BertieBottsJustGotMarried · 09/02/2014 12:54

I haven't read the whole thread.

I don't think it sounds controlling, the sentence you said. I know that it annoyed me when we were engaged and DH kept referring to me as "my wife" or "Mrs X" because I felt he was skipping ahead and spoiling it before we actually got to that stage. Plus I wanted to enjoy the stage we were in rather than rushing ahead too.

But, it also comes across like he's feeling a bit rushed in general and he doesn't want to get engaged/married yet, perhaps he's a bit unsure, in which case you really should give him more time (assuming that you've not been together for 20 years and are 40 waiting to TTC or something)

Also really not keen on the "dense" comment - that just sounds mean and is a red flag.

TheRealAmandaClarke · 09/02/2014 12:56

Don't mention the wedding again.
Let him have his big proposal on valentines day. Nice meal? Champagne? Etc.
Then tell him you'll think about it and give him an answer at Easter.

BertieBottsJustGotMarried · 09/02/2014 12:59

I think you should talk to him about it, actually. If he's reluctant then it might be better to leave things. But if you leave things and nothing happens then you're left wondering what is going on.

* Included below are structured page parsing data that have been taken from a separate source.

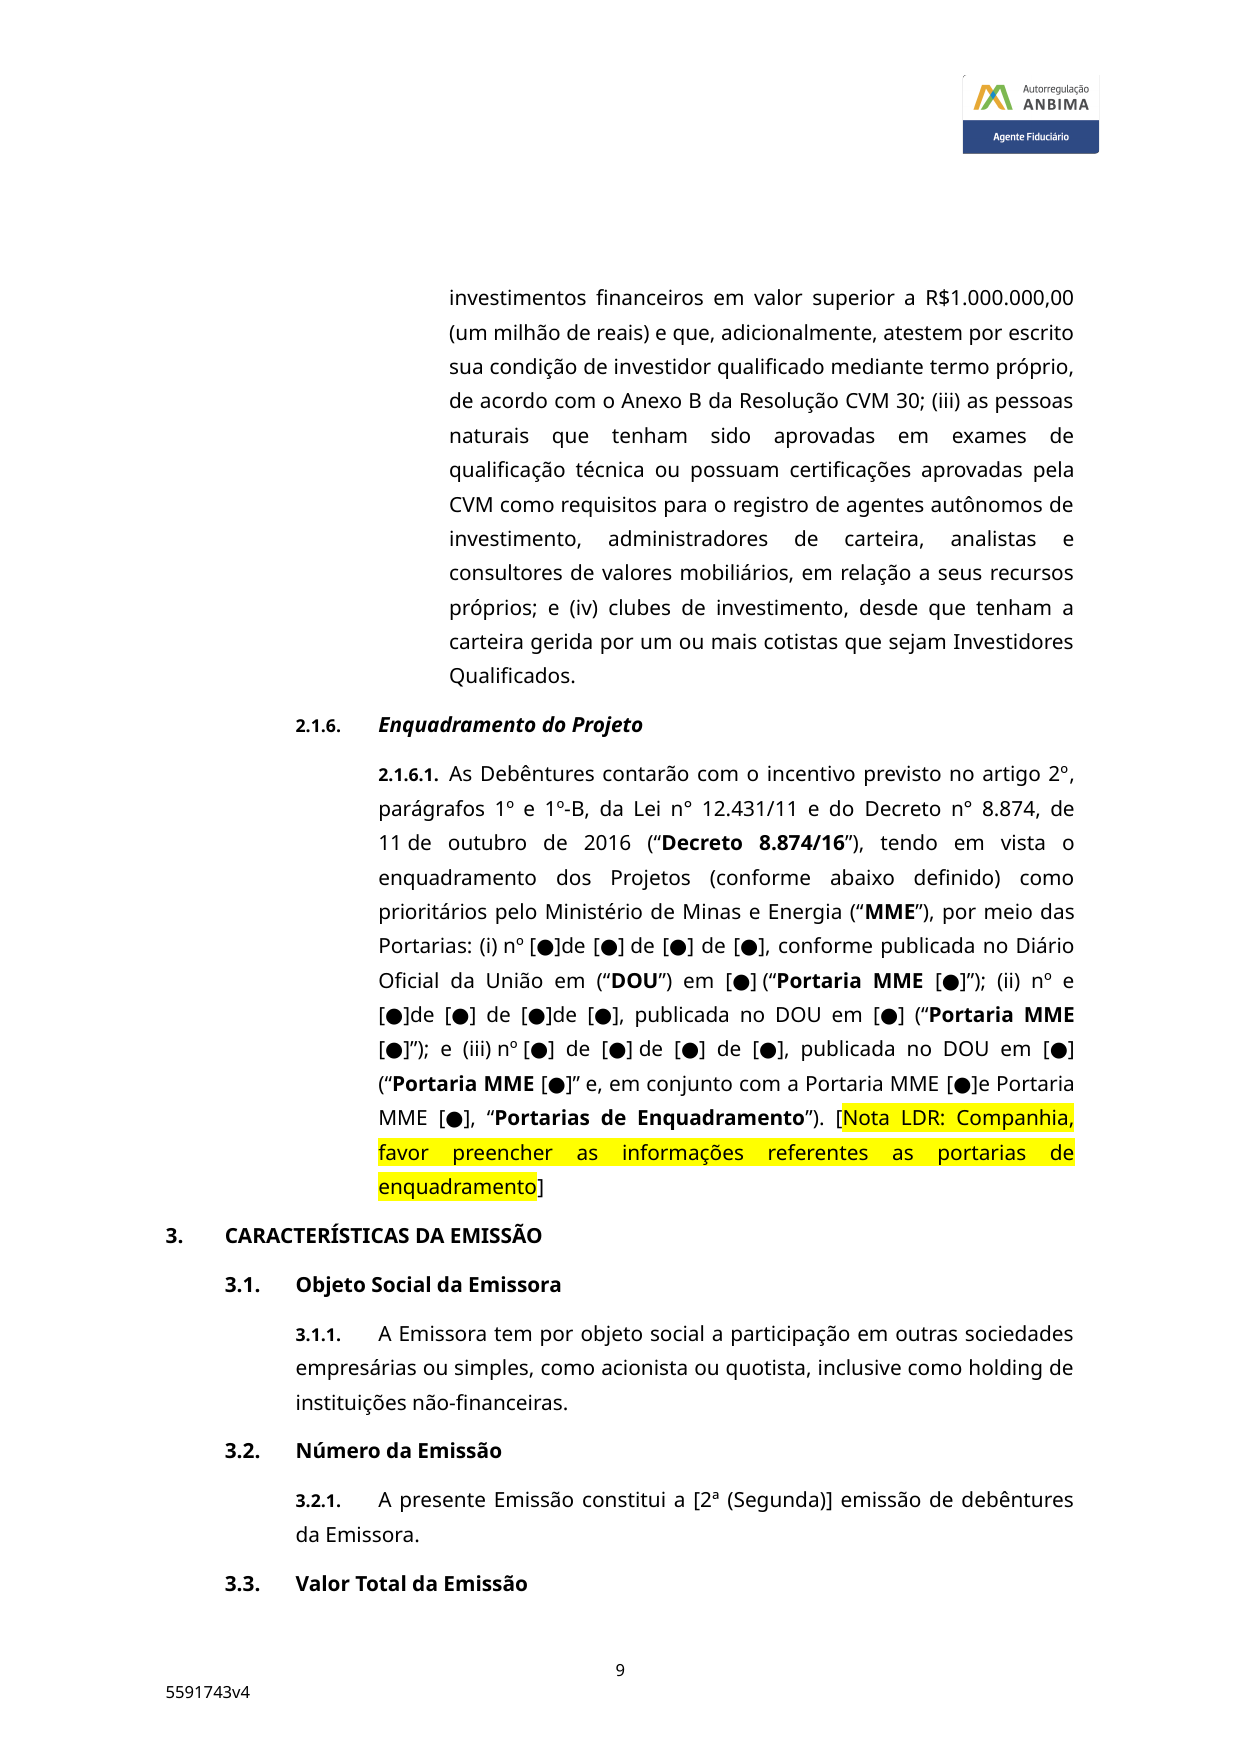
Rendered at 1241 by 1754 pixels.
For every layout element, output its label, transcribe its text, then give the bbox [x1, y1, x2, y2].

text Enquadramento do Projeto [295, 711, 1075, 739]
text As Debêntures contarão com o incentivo previsto no artigo 2º, parágrafos 1º e 1º-B, da Lei n° 12.431/11 e do Decreto n° 8.874, de 11 de outubro de 2016 (“Decreto 8.874/16”), tendo em vista o enquadramento dos Projetos (conforme abaixo definido) como prioritários pelo Ministério de Minas e Energia (“MME”), por meio das Portarias: (i) nº [●]de [●] de [●] de [●], conforme publicada no Diário Oficial da União em (“DOU”) em [●] (“Portaria MME [●]”); (ii) nº e [●]de [●] de [●]de [●], publicada no DOU em [●] (“Portaria MME [●]”); e (iii) nº [●] de [●] de [●] de [●], publicada no DOU em [●] (“Portaria MME [●]” e, em conjunto com a Portaria MME [●]e Portaria MME [●], “Portarias de Enquadramento”). [Nota LDR: Companhia, favor preencher as informações referentes as portarias de enquadramento] [378, 1166, 1075, 1201]
text Objeto Social da Emissora [224, 1270, 1075, 1298]
picture [962, 75, 1100, 154]
text A Emissora tem por objeto social a participação em outras sociedades empresárias ou simples, como acionista ou quotista, inclusive como holding de instituições não-financeiras. [295, 1319, 1075, 1416]
text Valor Total da Emissão [224, 1569, 1075, 1597]
text “Investidores Qualificados”: (i) Investidores Profissionais; (ii) pessoas naturais ou jurídicas que possuam investimentos financeiros em valor superior a R$1.000.000,00 (um milhão de reais) e que, adicionalmente, atestem por escrito sua condição de investidor qualificado mediante termo próprio, de acordo com o Anexo B da Resolução CVM 30; (iii) as pessoas naturais que tenham sido aprovadas em exames de qualificação técnica ou possuam certificações aprovadas pela CVM como requisitos para o registro de agentes autônomos de investimento, administradores de carteira, analistas e consultores de valores mobiliários, em relação a seus recursos próprios; e (iv) clubes de investimento, desde que tenham a carteira gerida por um ou mais cotistas que sejam Investidores Qualificados. [449, 283, 1075, 690]
text A presente Emissão constitui a [2ª (Segunda)] emissão de debêntures da Emissora. [295, 1486, 1075, 1548]
text CARACTERÍSTICAS DA EMISSÃO [165, 1221, 1075, 1249]
text As Debêntures contarão com o incentivo previsto no artigo 2º, parágrafos 1º e 1º-B, da Lei n° 12.431/11 e do Decreto n° 8.874, de 11 de outubro de 2016 (“Decreto 8.874/16”), tendo em vista o enquadramento dos Projetos (conforme abaixo definido) como prioritários pelo Ministério de Minas e Energia (“MME”), por meio das Portarias: (i) nº [●]de [●] de [●] de [●], conforme publicada no Diário Oficial da União em (“DOU”) em [●] (“Portaria MME [●]”); (ii) nº e [●]de [●] de [●]de [●], publicada no DOU em [●] (“Portaria MME [●]”); e (iii) nº [●] de [●] de [●] de [●], publicada no DOU em [●] (“Portaria MME [●]” e, em conjunto com a Portaria MME [●]e Portaria MME [●], “Portarias de Enquadramento”). [Nota LDR: Companhia, favor preencher as informações referentes as portarias de enquadramento] [378, 759, 1075, 1138]
text Número da Emissão [224, 1437, 1075, 1465]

Just ask him, what is his actual feeling about the wedding, what is his problem with talking about it, does he want to do it and what does he envisage as the plan?

If you can't have this conversation then, really, don't marry him.

Pigletin · 09/02/2014 13:03

Fairenuff maybe in his mind he hasn't proposed yet and he is waiting for Valentine's day to do it before they start planning.